食源性致病菌污染的防患仍然需要許多準確快捷的方法實現早期檢測，相比傳統方法，基于納米生物傳感器的方法是一個良好的轉變，尤其是在檢測性能、操作過程及材料節省等方面。比色檢測可以直接可視化，熒光檢測更加靈敏、SERS檢測快速，電化學檢測響應快。檢測方法通過便攜光學設備、測流免疫試紙條、微流控芯片等技術結合智能手機的使用可以實現實時現場檢測。綜合比較之下，多模式優于雙模式，雙模式優于單模式，尤其是在結果的可信度和檢測條件方面。同時，一個優異的檢測食源性致病菌的納米生物傳感器應具有如下優勢：靈敏度高、選擇性強、抗干擾性、簡易便攜、可重復利用、可實時檢測、低成本、較短反應時間和較低試劑用量（痕量檢測）。

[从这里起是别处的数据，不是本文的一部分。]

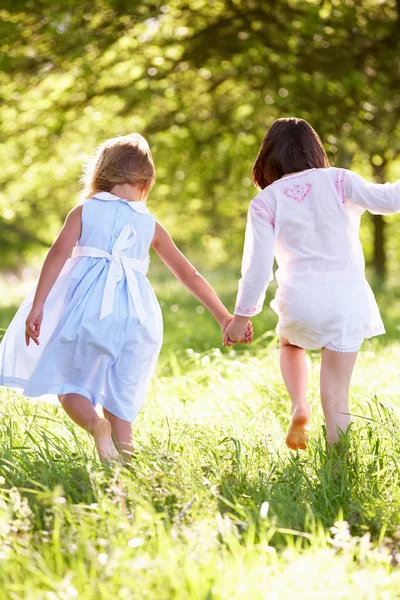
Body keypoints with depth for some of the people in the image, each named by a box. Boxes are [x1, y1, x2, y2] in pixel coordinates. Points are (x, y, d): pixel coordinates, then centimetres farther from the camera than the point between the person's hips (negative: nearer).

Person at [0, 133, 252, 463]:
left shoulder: (84, 211, 9)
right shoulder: (151, 225, 14)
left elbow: (59, 253, -6)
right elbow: (190, 275, 16)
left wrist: (37, 305, -9)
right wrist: (225, 317, 22)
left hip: (89, 306, -2)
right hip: (136, 311, 2)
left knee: (69, 386, 11)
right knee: (121, 403, 12)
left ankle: (95, 424, -20)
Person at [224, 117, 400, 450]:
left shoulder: (264, 203, 1)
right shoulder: (337, 181, 0)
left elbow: (257, 265, -1)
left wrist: (241, 316, 8)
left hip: (300, 298, 0)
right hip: (347, 298, 0)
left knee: (291, 343, 34)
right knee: (336, 395, 6)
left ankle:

然而，食源性致病菌引發的食源性疾病仍是一個重大食品安全問題，對其檢測方法在檢測性能和制備過程方面的要求越來越高，為此，對納米生物傳感器在食源性致病菌檢測中的應用提出如下展望：1）對樣品進行快速有效的前處理，目前大多生物傳感器都是基于菌體的純培養，而實際樣中的菌體濃縮與分離效果直接影響到檢測靈敏度，因此，發展更為快速有效的前處理技術以提高靈敏度將成為亟待突破的難點；2）制備多功能的納米材料復合體系，提高多模式檢測的靈敏度，減少條件的限制，同時制備具有較窄的發光特性的納米材料，避免不同信號之間的相互影響；3）優化納米生物傳感器中的識別元素，避免識別元素與非靶標檢測菌的非特異結合；4）發展實時在線檢測，發展各種信號便攜設備實現實時檢測，同時，結合編程軟件對各種信號進行智能算法，通過無線通信傳輸，實現在線檢測。